Refugees and immigrants

Maybe it's because I heard that over a million Syrians have fled their country. Or maybe it's because I watch  'Who do you think you are?" the intriguing series about family heritage and ancestry. And the headlines for months in every British newspaper were hijacked by news over the latest wave of immigrants (replaced now by news of flooding).  Maybe that's making me think about my British passport. And how I came to have one. And how this ties into my ongoing project on immigration and refugees.

Over the years I've met so many children who were born in one country – but live in another.  To some, like Indira in Belize, immigration is a gift of multiplication. Double luck:  an American mother. A Creole father. Two countries, two cultures, two languages. For other children, it's an act of subtraction and addition that cancel each other other: one country lost. One country gained.  And for the those born - or spending their childhood - in a refugee camp, it's a lot of subtraction. I've seen them, in some kind of limbo, suspended between a country they barely - or never - knew, with dreams of a country that can almost appear more of a myth than a reality. Looking out at the world through a fence topped with barbed wire. And then the Internally Displaced Persons I met in Uganda. LIke so many displaced from their home/village by conflict, they lived in camps within their own country: neither refugees nor immigrants. Just displaced (update - many have returned to their villages since I visited the camps). And then there are economic refugees, or 'detainees'. Who are not, technically, recognised as refugees. It's complicated. It's important. Because many of us owe our lives to immigration.

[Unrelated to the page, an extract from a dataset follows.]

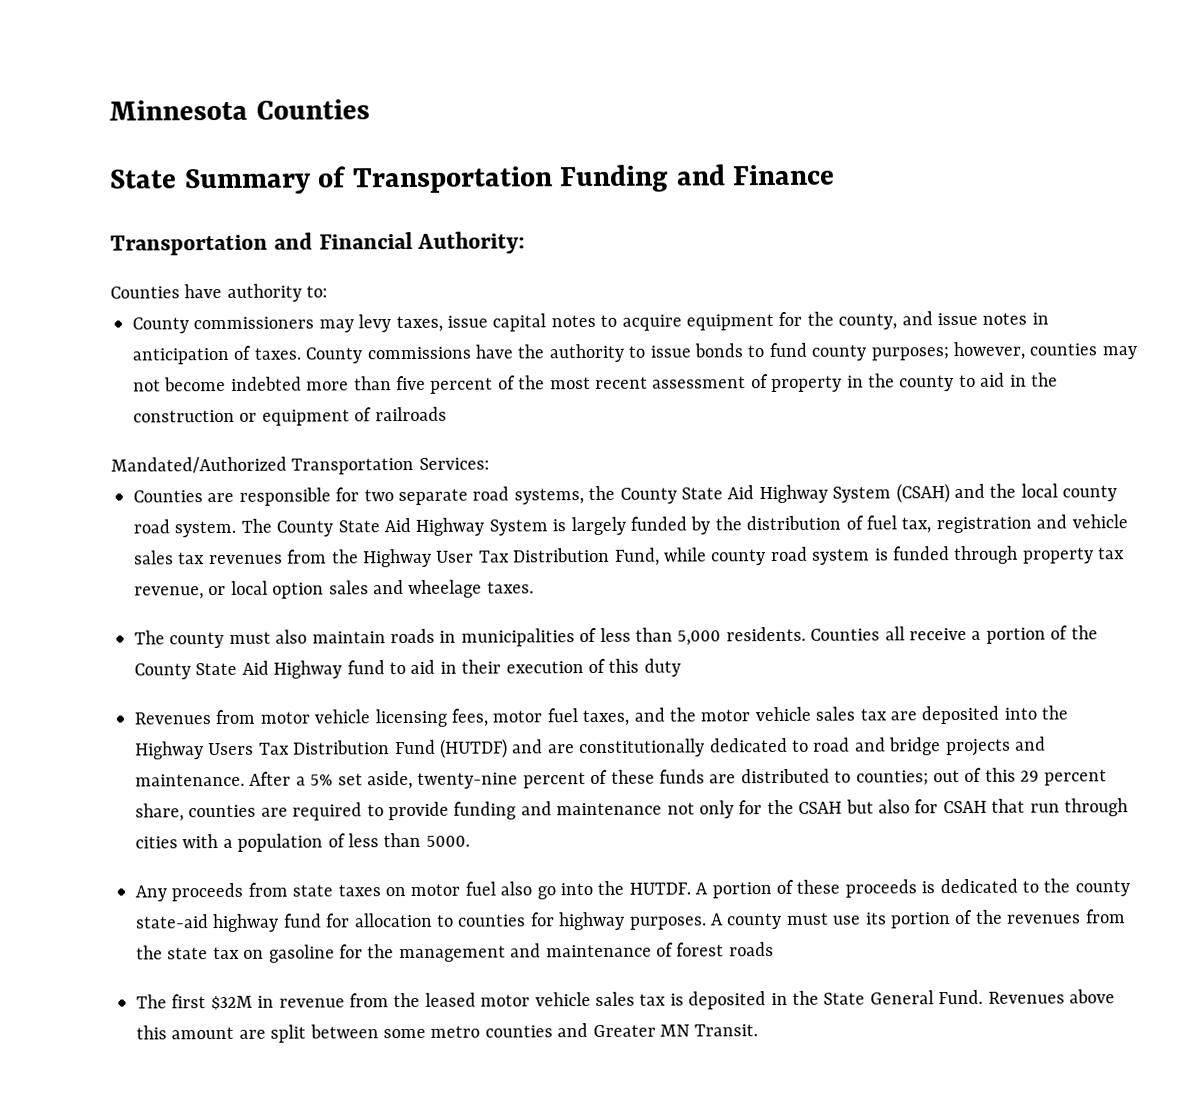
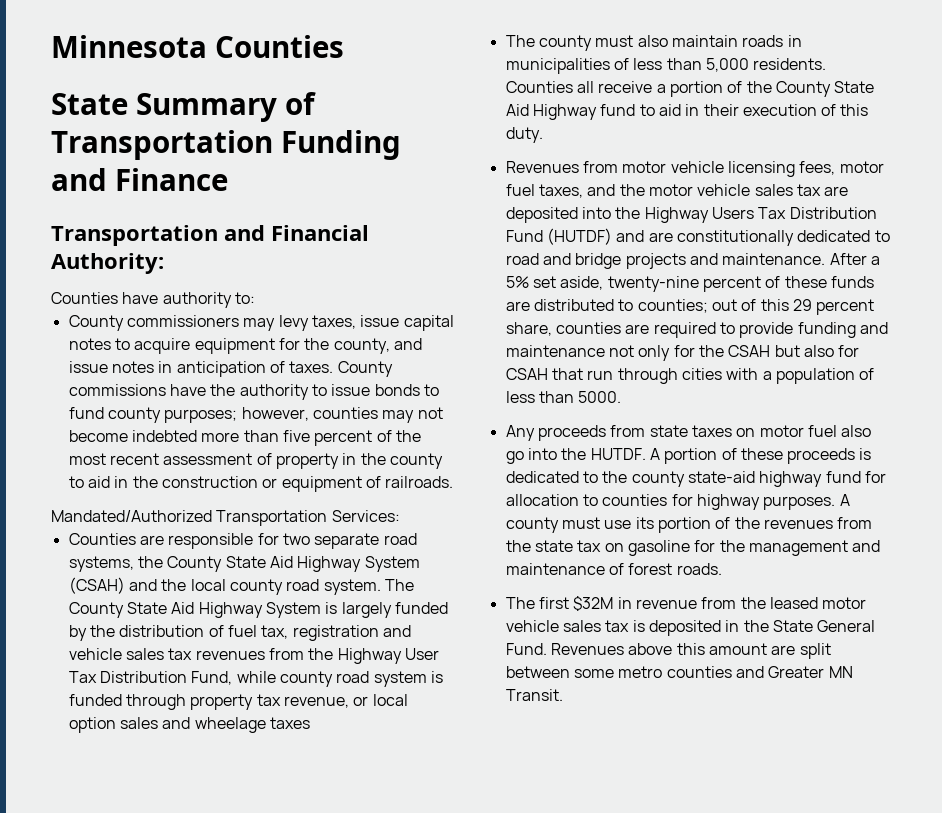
[374,406,447,422] railroads -> [385,476,454,488] railroads.
[486,581,534,594] taxes. -> [269,717,310,729] taxes
[643,658,681,677] duty -> [505,127,543,143] duty.
[728,942,774,957] roads -> [676,563,722,575] roads.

I am the fifth generation in my family born with a different passport, so immigration is almost a personal story. My family - on both sides - has been displaced by war, persecution, economic necessity, the desire for a better life - for the last 5 generations. No - at least 7 generations. My family on my father's side is Ukrainian/Latvian who found their way to Russian, and then Vienna. My paternal grandfather, Sascha, left Vienna with his young wife for a job in Manchester, where my father was born - because his German-speaking father had been detained (hence, my British passport). A few years later, Sascha died in the flu epidemic - in Switzerland - and my father was sent to relatives in Austria. Where he lived until the next war. War. Epidemics. More war. Followed by, understandably, the desire for a Better Life. A similar story, albeit from Italy, and a generation earlier, was played out on my mother's side. After the war, my father emigrated to America. Where his Latvian mother had eventually settled. Where he met my Italian mother.

And I remember, riding the bus to school in America, a favorite game was 'where you from?" 'I'm Irish, Scottish and French', one would say proudly. 'I'm German and English', another would pipe up. 'I"m Russian and Italian', I would say, and for some reason this made me unaccountably proud. Maybe that explains this affinity, or empathy, I have towards immigrants, especially the children. The empathy I share with schoolchildren when I present the stories of immigants and refugees. Born in one place, but living somewhere else: out of choice, out of necessity, because they are following a dream. Because they lost a dream. Because they want to live a different life. Or because they just want to live.